**WORK TO BE COMPLETED**: Restate all the lines below word for word, but omit the pictures.

DATA FOR THIS EXERCISE Block Start

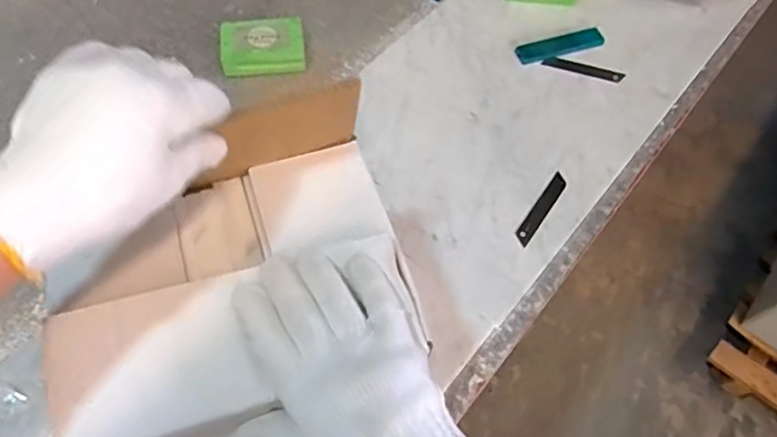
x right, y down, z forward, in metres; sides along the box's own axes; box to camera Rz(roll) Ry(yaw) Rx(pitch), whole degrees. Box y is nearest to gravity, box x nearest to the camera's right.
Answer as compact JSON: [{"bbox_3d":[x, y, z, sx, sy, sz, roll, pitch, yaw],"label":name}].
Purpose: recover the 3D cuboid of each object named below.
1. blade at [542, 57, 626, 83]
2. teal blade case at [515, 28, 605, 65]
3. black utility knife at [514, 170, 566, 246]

DATA FOR THIS EXERCISE Block End

**YOUR SOLUTION**:
x right, y down, z forward, in metres; sides along the box's own axes; box to camera Rz(roll) Ry(yaw) Rx(pitch), whole degrees. Box y is nearest to gravity, box x nearest to the camera's right.
Answer as compact JSON: [{"bbox_3d":[x, y, z, sx, sy, sz, roll, pitch, yaw],"label":name}].
Purpose: recover the 3D cuboid of each object named below.
1. blade at [542, 57, 626, 83]
2. teal blade case at [515, 28, 605, 65]
3. black utility knife at [514, 170, 566, 246]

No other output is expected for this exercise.